** Start Excerpted text **
Leveraging the Tarot's four 14-card minor arcana suits and 22 major arcana, Questeros' multiplayer game is a predictive Whist variant themed along fantasy RPG tropes of Classes, Quests and Initiative. Over the course of seven rounds, players try to win as many tricks as they predict, with a shoot-the-moon bonus for one player winning none. The standard rule of following the lead remains, with the major arcana being trumps and each of them having a special power, the more game-breaking of which are introduced incrementally: a nice touch. The trick-taking USP here is that you can pay XP (victory points) to ignore the 'follow the lead' rule which, although adding an extra thought process to every card play, does mix things up nicely.
** End Excerpted text **
## Problems to work on
a - According to the game description, what can players pay XP to ignore?
b - Quote the game description, beginning at the words "Leveraging the Tarot's" and ending after "things up nicely.".
** Start Data rows **
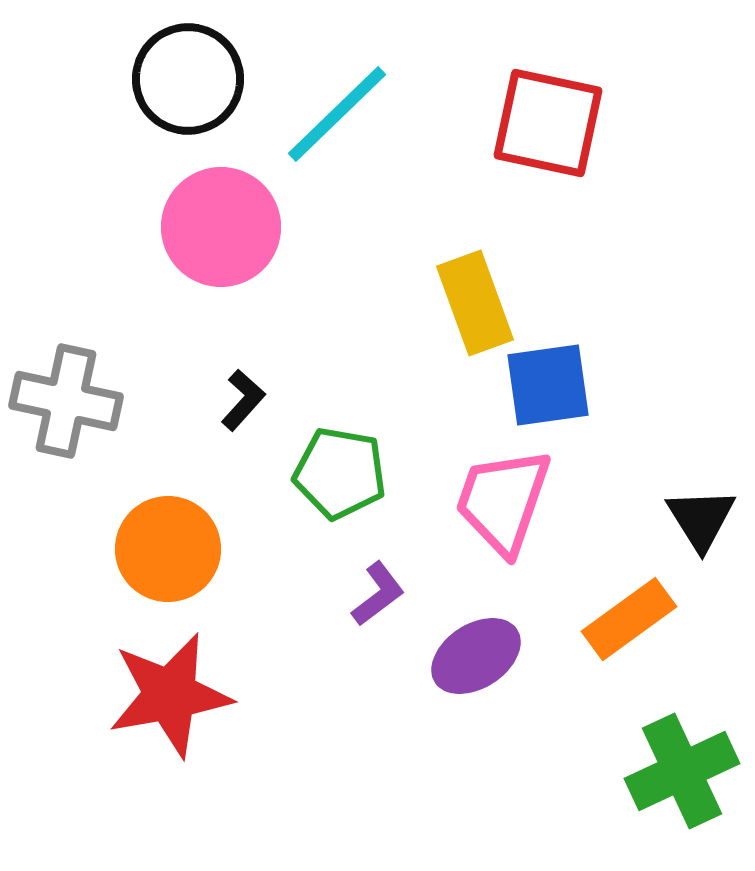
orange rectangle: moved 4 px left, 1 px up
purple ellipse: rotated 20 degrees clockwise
** End Data rows **
** Start Data rows **
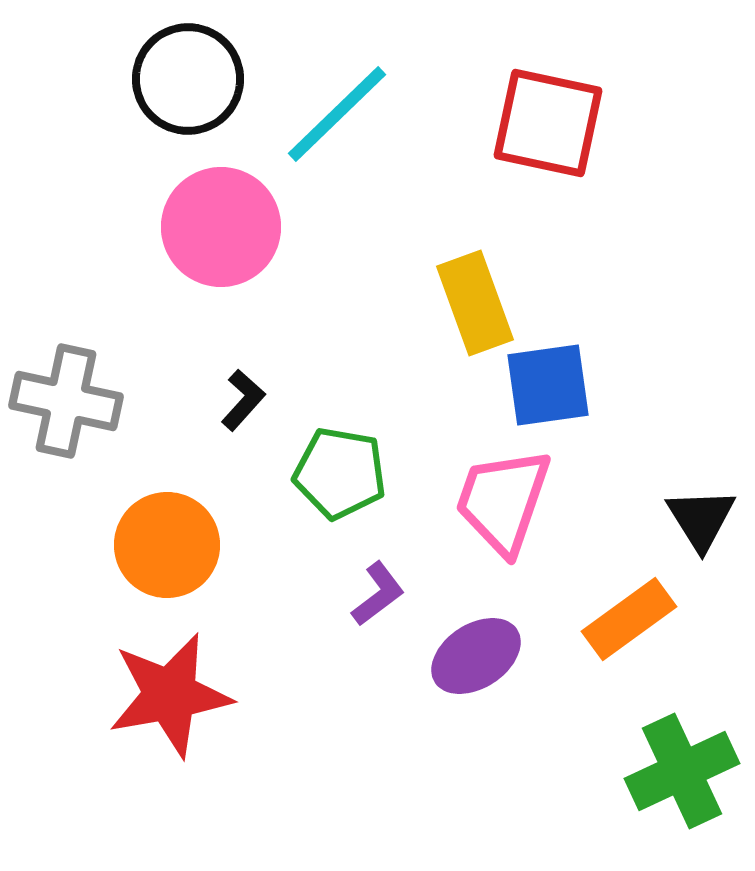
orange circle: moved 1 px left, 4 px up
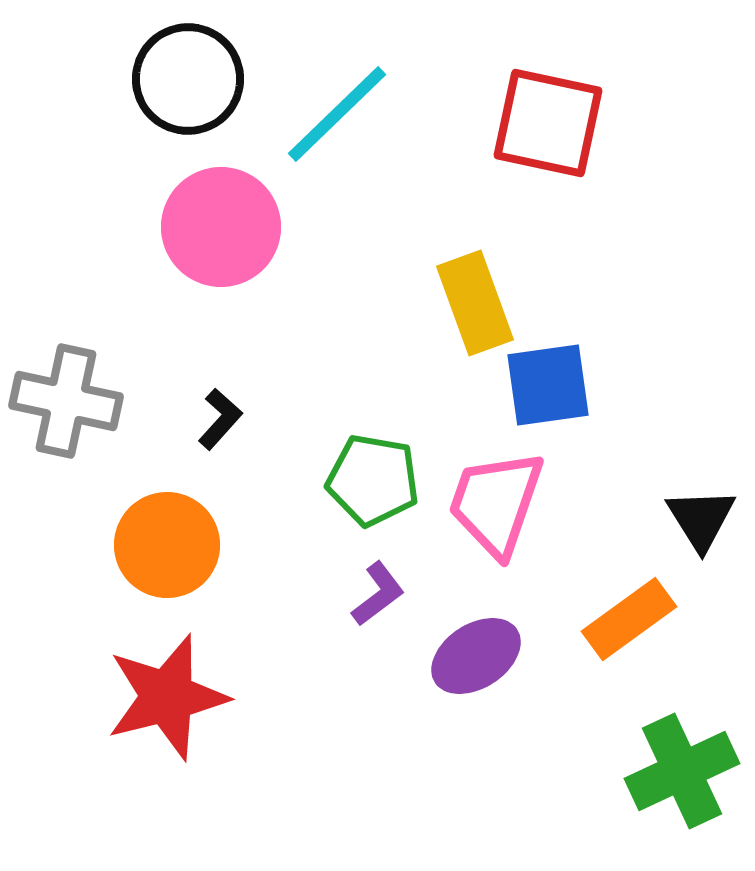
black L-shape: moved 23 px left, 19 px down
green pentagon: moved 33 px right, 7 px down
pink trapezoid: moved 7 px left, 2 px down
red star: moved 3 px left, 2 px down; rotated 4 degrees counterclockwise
** End Data rows **
## Correct answers
a - The "follow the lead" rule.

b -
Leveraging the Tarot's four 14-card minor arcana suits and 22 major arcana, Questeros' multiplayer game is a predictive Whist variant themed along fantasy RPG tropes of Classes, Quests and Initiative. Over the course of seven rounds, players try to win as many tricks as they predict, with a shoot-the-moon bonus for one player winning none. The standard rule of following the lead remains, with the major arcana being trumps and each of them having a special power, the more game-breaking of which are introduced incrementally: a nice touch. The trick-taking USP here is that you can pay XP (victory points) to ignore the 'follow the lead' rule which, although adding an extra thought process to every card play, does mix things up nicely.